KOTA TANGERANG | Mitrapubliknews.com – Di balik aktivitas pedagang kaki lima (PKL), khususnya pedagang pecel lele yang marak di sejumlah titik strategis Kota Tangerang, muncul dugaan adanya praktik setoran harian yang mengalir kepada oknum tertentu.
Praktik ini disebut-sebut telah berlangsung lama dan menjadi “rahasia umum” di kalangan pedagang, terutama di kawasan ramai seperti Jalan Jenderal Sudirman, Alun-Alun Ahmad Yani, hingga sejumlah ruas jalan protokol lainnya.
Sejumlah sumber yang enggan disebutkan namanya mengungkapkan, setoran tersebut diduga berkaitan dengan upaya menjaga kelangsungan usaha mereka di lokasi yang secara aturan tidak diperbolehkan.
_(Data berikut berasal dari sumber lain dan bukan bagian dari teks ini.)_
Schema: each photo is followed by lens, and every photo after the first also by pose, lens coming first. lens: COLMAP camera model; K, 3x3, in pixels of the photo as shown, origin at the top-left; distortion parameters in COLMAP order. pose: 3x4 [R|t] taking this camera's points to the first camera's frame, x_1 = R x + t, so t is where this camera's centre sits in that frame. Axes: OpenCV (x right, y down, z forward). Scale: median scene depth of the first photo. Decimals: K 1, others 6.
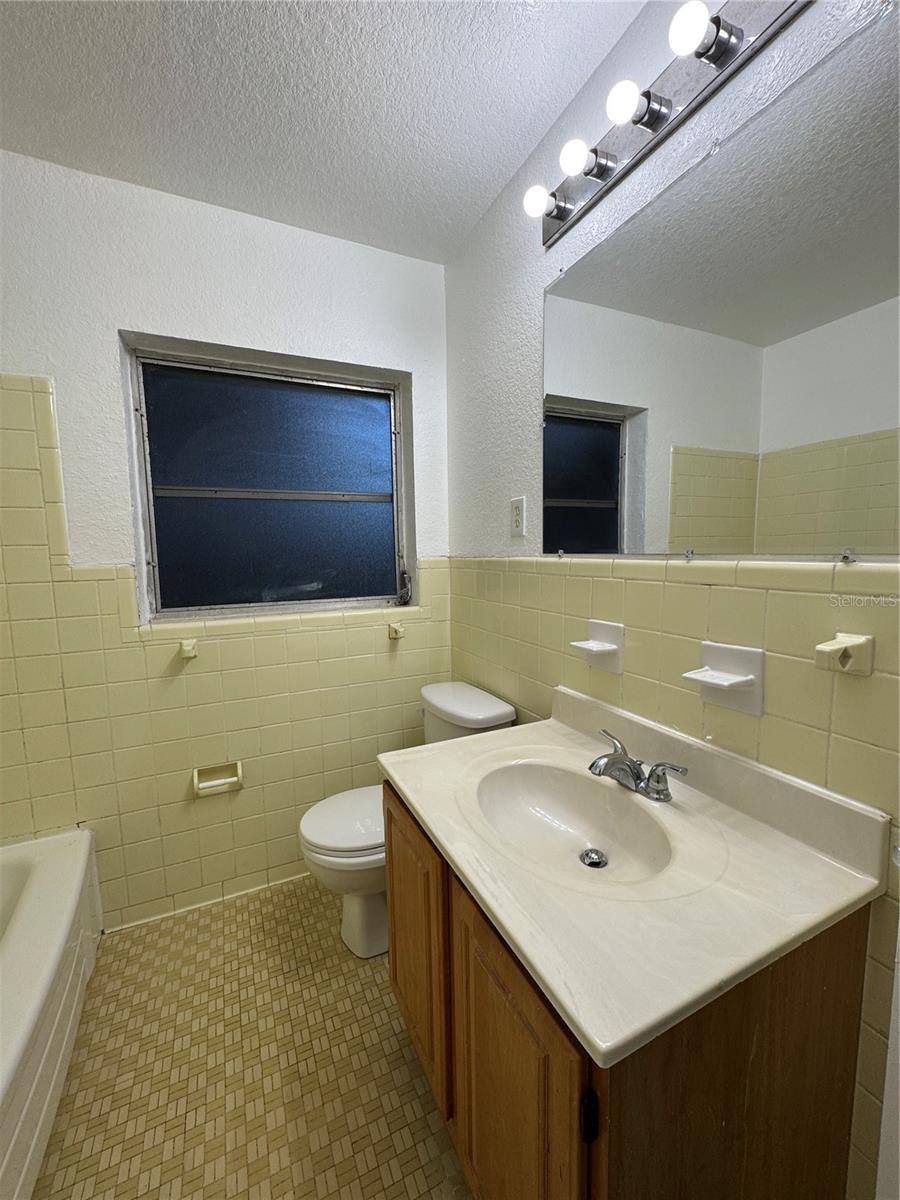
lens RADIAL K [[481.5, 0, 448.3], [0, 481.5, 601.0], [0, 0, 1]] dist [-0.000806, 0.000072]
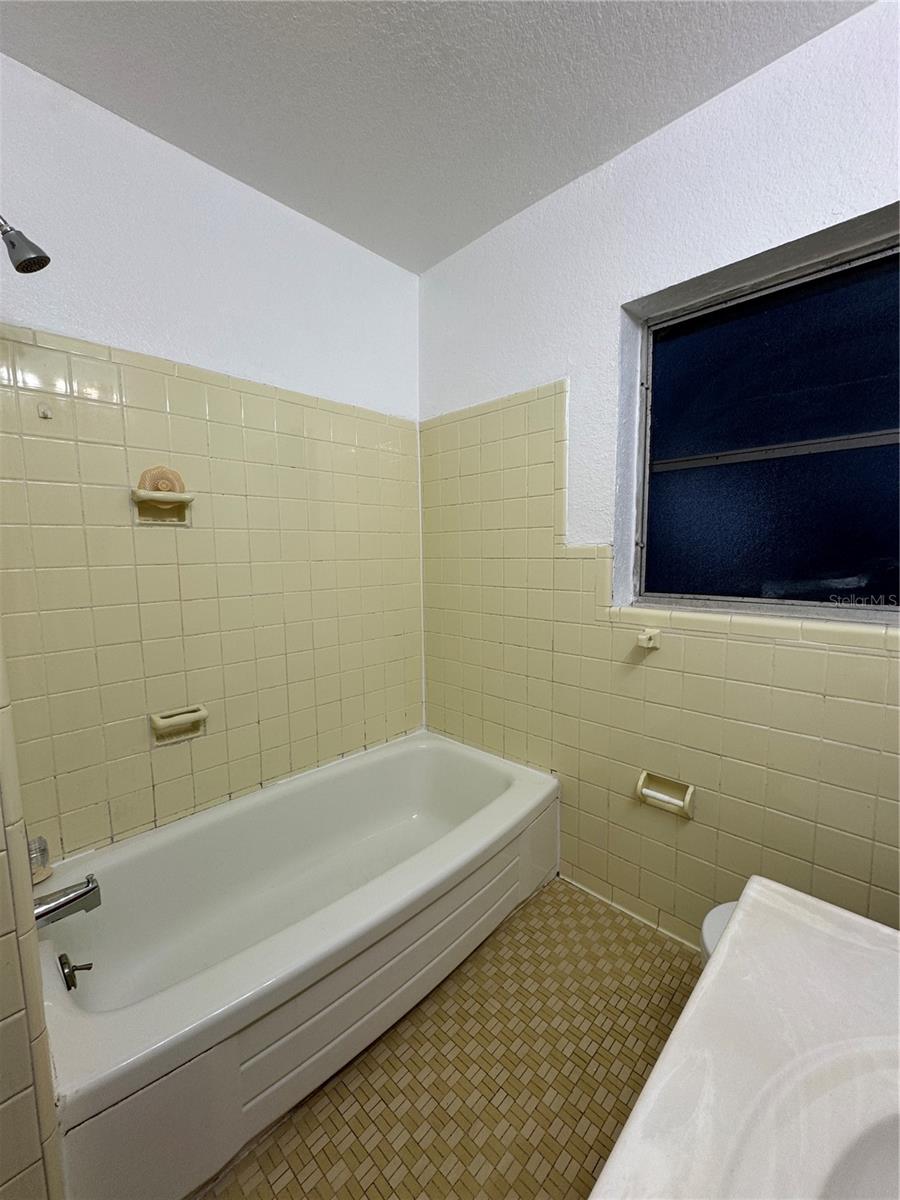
lens RADIAL K [[481.5, 0, 452.3], [0, 481.5, 599.7], [0, 0, 1]] dist [-0.000806, 0.000072]
pose [[0.353229, 0.109618, -0.929093, 0.157627], [-0.096039, 0.992114, 0.080541, -0.009875], [0.930594, 0.060780, 0.360971, 0.317602]]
“Kalau tidak setor, biasanya tidak bisa lama jualan. Entah nanti digeser atau kena razia,” ujar salah satu pedagang kepada wartawan.
Berdasarkan penelusuran di lapangan, pola yang diduga terjadi adalah penarikan setoran secara harian dengan nominal bervariasi, tergantung lokasi dan tingkat keramaian.
Untuk pedagang kecil seperti pecel lele, besaran setoran disebut berkisar antara Rp20 ribu hingga Rp70 ribu per hari. Sementara untuk lokasi yang lebih strategis, nominalnya bisa lebih tinggi.
Setoran tersebut, menurut sumber, biasanya dikumpulkan oleh pihak tertentu di lapangan sebelum diduga disalurkan lebih lanjut.
Beberapa sumber juga menyebut adanya dugaan keterlibatan oknum aparat dalam praktik tersebut. Namun hingga kini, belum ada bukti resmi yang dapat menguatkan dugaan tersebut secara hukum.
Praktik semacam ini dinilai rentan terjadi mengingat posisi PKL yang banyak berjualan di fasilitas umum seperti trotoar dan bahu jalan, yang secara aturan memang dapat ditertibkan.
Kondisi tersebut membuat pedagang berada dalam posisi lemah dan bergantung pada “toleransi” di lapangan.
Di sisi lain, Pemerintah Kota Tangerang melalui Satuan Polisi Pamong Praja (Satpol PP) secara rutin melakukan penertiban terhadap PKL yang melanggar aturan.
Penertiban dilakukan untuk menjaga ketertiban umum, kenyamanan pejalan kaki, serta fungsi fasilitas publik.
Namun, di tengah upaya tersebut, muncul pertanyaan publik terkait kemungkinan adanya praktik lain di luar mekanisme resmi.
Pengamat kebijakan publik menilai, jika dugaan tersebut benar, maka diperlukan transparansi dan pengawasan yang lebih ketat terhadap pengelolaan PKL di lapangan.
“Selama masih ada ruang abu-abu dalam penataan PKL, potensi penyimpangan akan selalu ada,” ujar seorang pengamat.
Ia menekankan pentingnya sistem yang lebih tertata, termasuk penataan lokasi resmi bagi PKL serta mekanisme pembayaran yang transparan dan terdokumentasi.
Hingga berita ini diturunkan, belum ada pernyataan resmi dari pihak terkait mengenai dugaan praktik setoran tersebut.
Media ini masih berupaya mengonfirmasi kepada pihak Satpol PP Kota Tangerang dan instansi terkait guna memperoleh penjelasan dan klarifikasi.
Kasus ini diharapkan menjadi perhatian bersama, agar penataan PKL di Kota Tangerang dapat berjalan lebih adil, transparan, dan bebas dari praktik-praktik yang merugikan semua pihak.(*/ Redaksi).